Who is ultimately to blame? The CEO? The Board? At what point should cyber-security “lack of awareness” at this level be labeled “fiduciary irresponsibility” instead, followed closely behind by “personally liable”? Is this form of shaming and threat of individual liability what is needed to change executive mindset and behavior? Likely so.
When exacting change, the best place to start is along executive row, where company officers continue to get a pass for being among the biggest circumventers of security policies. And when this is happens, employees in the lower ranks always catch on quickly to the do-as-I-say-not-as-I-do attitude. The risky behavior then spreads downward, and the company’s security posture tanks. Security exemptions are essentially a perk for executives, when in reality what this does is turn a company’s senior managers into the weak links in the security chain. In turn, they become excellent social engineering targets for creative bad guys. Many major breaches occur exactly this way; some companies are ruined by it. Again, who’s to blame?

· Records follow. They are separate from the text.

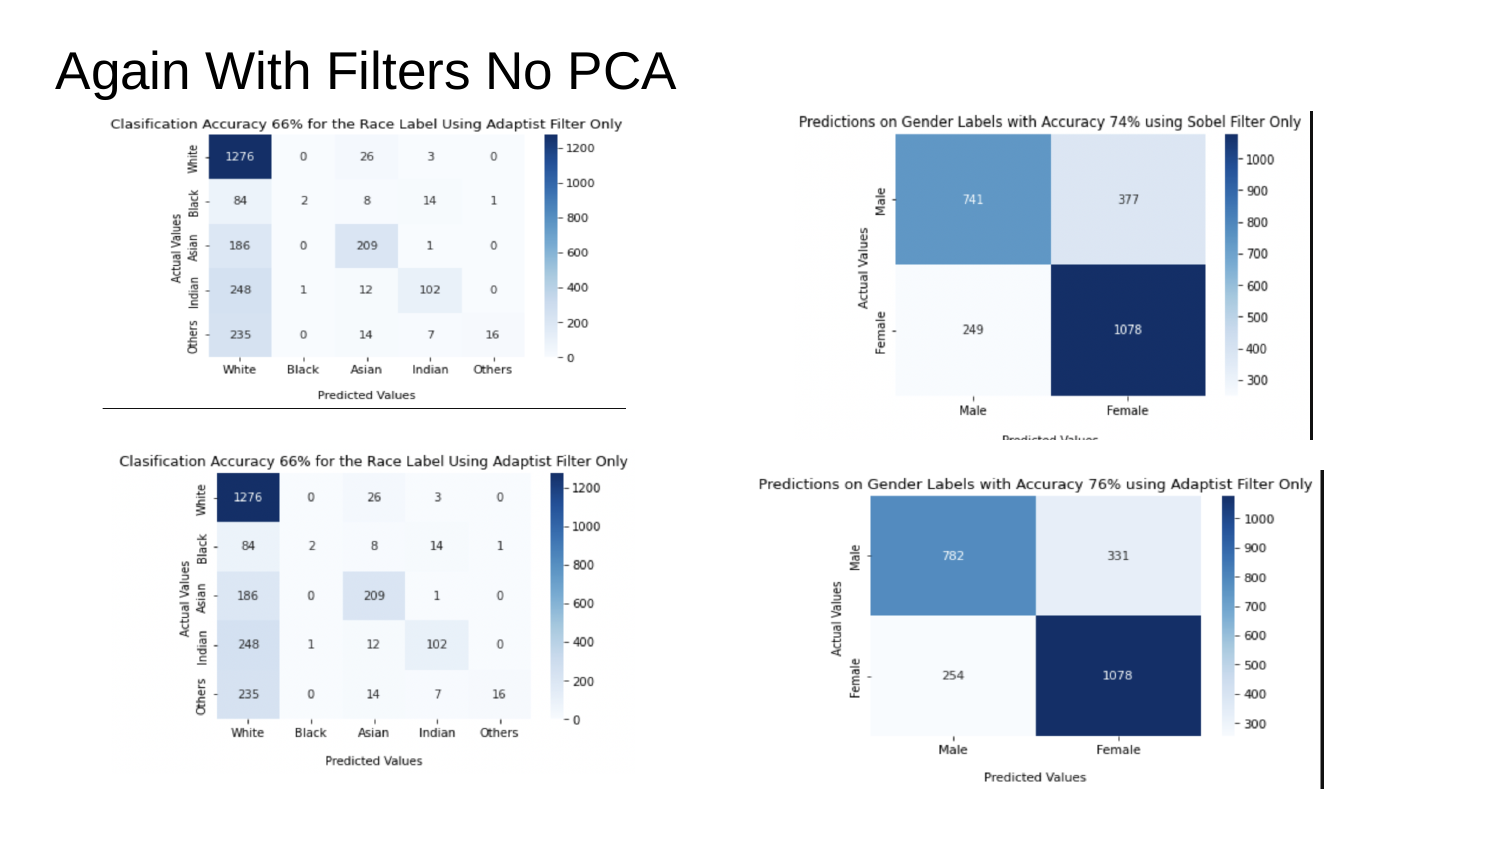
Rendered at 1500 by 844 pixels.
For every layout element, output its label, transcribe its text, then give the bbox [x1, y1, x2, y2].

picture [752, 469, 1324, 789]
picture [102, 115, 627, 409]
title Again With Filters No PCA [40, 21, 1439, 116]
picture [793, 76, 1324, 440]
picture [111, 449, 635, 774]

Any of us with kids knows the bewildering feeling of trying but failing to change certain behaviors and wondering, “what’s it going to take?” We really don’t want to resort to drastic action and usually do so only when all else has failed. Is this the point we’ve reached with executives in order to make them fully responsible for protecting the company’s most valuable asset? I would say yes. Nothing else has worked. Ridiculously damaging leaks and losses keep occurring every day, many of them preventable.
One’s ass being personally on the line is often what is required for some people to wake up and meaningfully change. Until then, they won’t. Entitlement, ego, lack of self-awareness and the corporate culture that insulates them all play a part in keeping things status quo. But the minute one’s own livelihood and reputation are legitimately threatened, mindset shifts will occur, and then behavior. This is unfortunately what it took to significantly reduce sexual harassment in the workplace, and the same can be accomplished when it comes to protecting a company’s most sensitive information.